A common question among business owners, as well as employees is, “What is workers’ compensation?” Although workers’ compensation has been around for more than a century, many individuals are familiar with the term, but aren’t exactly sure what workers’ comp is or why it is required. It’s a good idea for both employers and employees to understand workers’ compensation, including what it is, who needs it, and what it covers.
What Is Workers’ Compensation?
Workers’ compensation is a type of insurance that is available to business owners. This insurance is required by law in most countries throughout the world, with a few exceptions for certain employers. Workers’ compensation insurance provides benefits to employees who suffer injuries or illness as a result of their job. Settlements may range from reimbursement of wages missed due to the injury to payment for medical expenses arising from the incident, depending on the case details and local workers’ compensation laws.
The History of Workers’ Compensation
Before workers’ compensation insurance and laws were established, an employee’s only defense following a work-related injury was to file a lawsuit against their employer. These cases often ended in favor of the business. If the worker did win, the repercussions to the business owner were usually a hefty financial burden that could put the company out of business completely.
Germany was the first country to instate workers’ compensation laws, providing wage reimbursement to all workers with job related injuries for up to 13 weeks. Reduced payments could be continued if the injury resulted in permanent disability. The German compensation law was established in 1884 and was closely followed by similar laws in other European countries.

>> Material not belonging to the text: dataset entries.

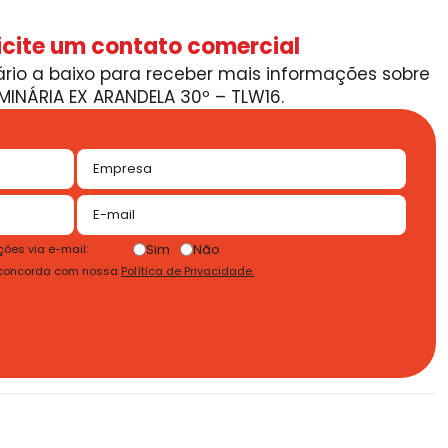
icite um contato comercial
rio a baixo para receber mais informações sobre
MINÁRIA EX ARANDELA 30º – TLW16.
Sim
Não
ões via e-mail:
 concorda com nossa
Política de Privacidade.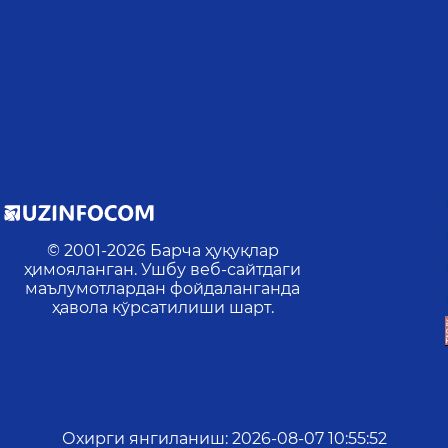
© 2001-
2026
Барча ҳуқуқлар
ҳимояланган. Ушбу веб-сайтдаги
маълумотлардан фойдаланганда
ҳавола кўрсатилиши шарт.
Охирги янгиланиш
:
2026-08-07 10:55:52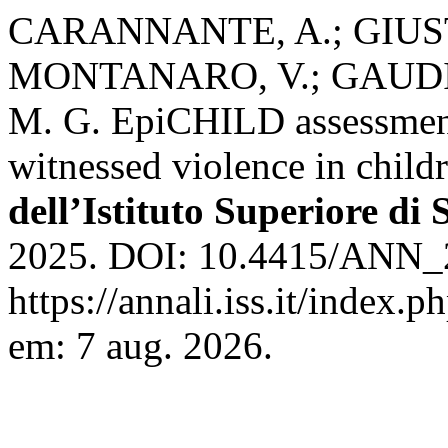
CARANNANTE, A.; GIUST
MONTANARO, V.; GAUDI
M. G. EpiCHILD assessment 
witnessed violence in child
dell’Istituto Superiore di 
2025. DOI: 10.4415/ANN_2
https://annali.iss.it/index.
em: 7 aug. 2026.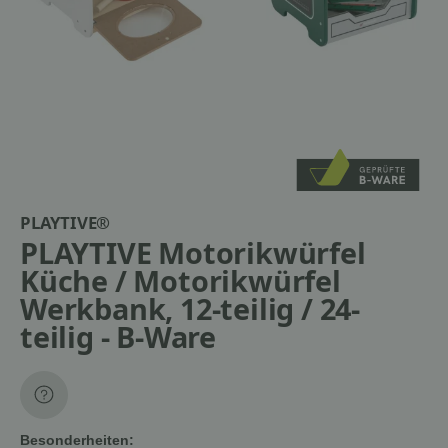
PLAYTIVE®
PLAYTIVE Motorikwürfel
Küche / Motorikwürfel
Werkbank, 12-teilig / 24-
teilig - B-Ware
Besonderheiten: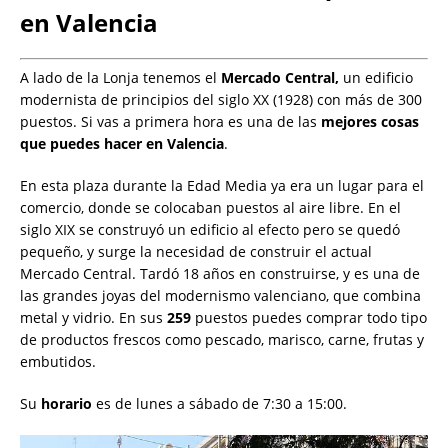
en Valencia
A lado de la Lonja tenemos el
Mercado Central,
un edificio
modernista de principios del siglo XX (1928) con más de 300
puestos. Si vas a primera hora es una de las
mejores cosas
que puedes hacer en Valencia
.
En esta plaza durante la Edad Media ya era un lugar para el
comercio, donde se colocaban puestos al aire libre. En el
siglo XIX se construyó un edificio al efecto pero se quedó
pequeño, y surge la necesidad de construir el actual
Mercado Central. Tardó 18 años en construirse, y es una de
las grandes joyas del modernismo valenciano, que combina
metal y vidrio. En sus
259
puestos puedes comprar todo tipo
de productos frescos como pescado, marisco, carne, frutas y
embutidos.
Su
horario
es de lunes a sábado de 7:30 a 15:00.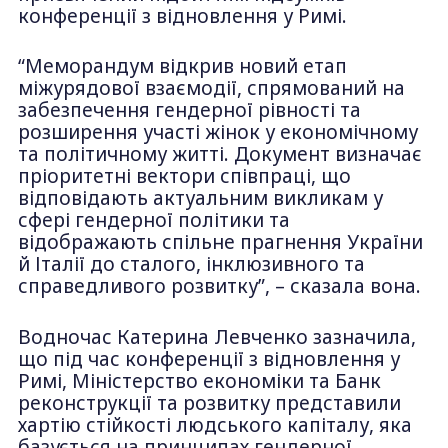
конференції з відновлення у Римі.
“Меморандум відкрив новий етап
міжурядової взаємодії, спрямований на
забезпечення гендерної рівності та
розширення участі жінок у економічному
та політичному житті. Документ визначає
пріоритетні вектори співпраці, що
відповідають актуальним викликам у
сфері гендерної політики та
відображають спільне прагнення України
й Італії до сталого, інклюзивного та
справедливого розвитку”, – сказала вона.
Водночас Катерина Левченко зазначила,
що під час конференції з відновлення у
Римі, Міністерство економіки та Банк
реконструкції та розвитку представили
хартію стійкості людського капіталу, яка
базується на принципах гендерної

What Is Workers’ Compensation in the US?
The first American laws regarding workers’ rights following an injury were passed in Georgia and Alabama in 1855. Called the Employer Liability Act, these laws allowed employees to make a case against an employer to be compensated for injuries caused by the company’s negligence. Workers’ compensation laws like those in Germany were not established in the US until 1902 by the state of Maryland. Compensation laws to protect federal employees were enacted in 1906, and by 1949 every state required most employers to carry workers’ comp insurance.
Advantages and Disadvantages of Workers’ Comp
Workers’ compensation laws differ from state to state, but the primary reason this sort of legislation exists is to reduce the need for courtroom litigation. Each state has its own set of compensation requirements for various types of workplace injuries and illnesses, and employers are required to purchase insurance to pay the costs of meeting those requirements. This benefits both workers and businesses, meaning neither has to suffer hardships due to an accident. There are also disadvantages for both parties when answering what is workers’ compensation:
- Worker’s compensation insurance can be a hefty expense for business owners. Coverage rates are based on the company’s average payroll expenses, the industry sector, and their accident history.
- Payments are not awarded on a case-by-case basis so there is no guarantee that the amount will cover the worker’s medical expenses and living requirements.
- Employers are mandated to place workers on light-duty for some work related injuries. These positions aren’t always available and business owners may fire the employee rather than search for alternatives.
- Recently acknowledged injuries and illnesses related to job stress or computer work may not be included in a state’s compensation plan, requiring the parties to take the claim before the board.
What Is Workers’ Compensation Coverage?
Depending on the type of injury, as well as the state the business operates in, workers’ comp insurance will make several different types of payments to the employee on the employer’s behalf. Workers’ compensation does not cover any type of reimbursement for damages like general hardship, emotional distress, or additional compensation for employer negligence. The items below are usually covered.
- If the condition causes the worker to miss time on the job or completely disables the individual, he or she is generally entitled to a portion of their regular wages.
- Medical bills and other health-related charges that are a result of the incident are usually paid by the insurance policy.
- In the case of accidental death, workers’ compensation insurance typically pays a set amount to the employee’s designated beneficiaries.
- Many policies also provide additional compensation and benefits to assist the employee with recovery, as well as economic survival during the process.
What Business Owners Need to Know
Understanding the answer to what is workers’ compensation is extremely important for employers. Most states will impose a fine on companies that operate without the required insurance coverage. Business owners should stay up to date on their state’s workers’ compensation laws and should speak with their business insurance provider to determine the best rates.
Small businesses with very few employees are usually not required to carry workers’ comp, but the maximum number of workers varies depending on the state. Individuals who employee domestic help or farm workers are often exempt as well. Businesses who use independent contractors rather than employees also qualify for exemption in most states, but a copy of the subcontractor’s insurance may need to be included in the company’s records.
What is workers’ compensation? It is a type of insurance that protects employees from loss and hardship from an injury or illness related to their job, and also keeps employers safe from unexpected expenses relating to employee accidents. Workers’ compensation insurance can be costly to business owners, but it is well worth it when the coverage is needed.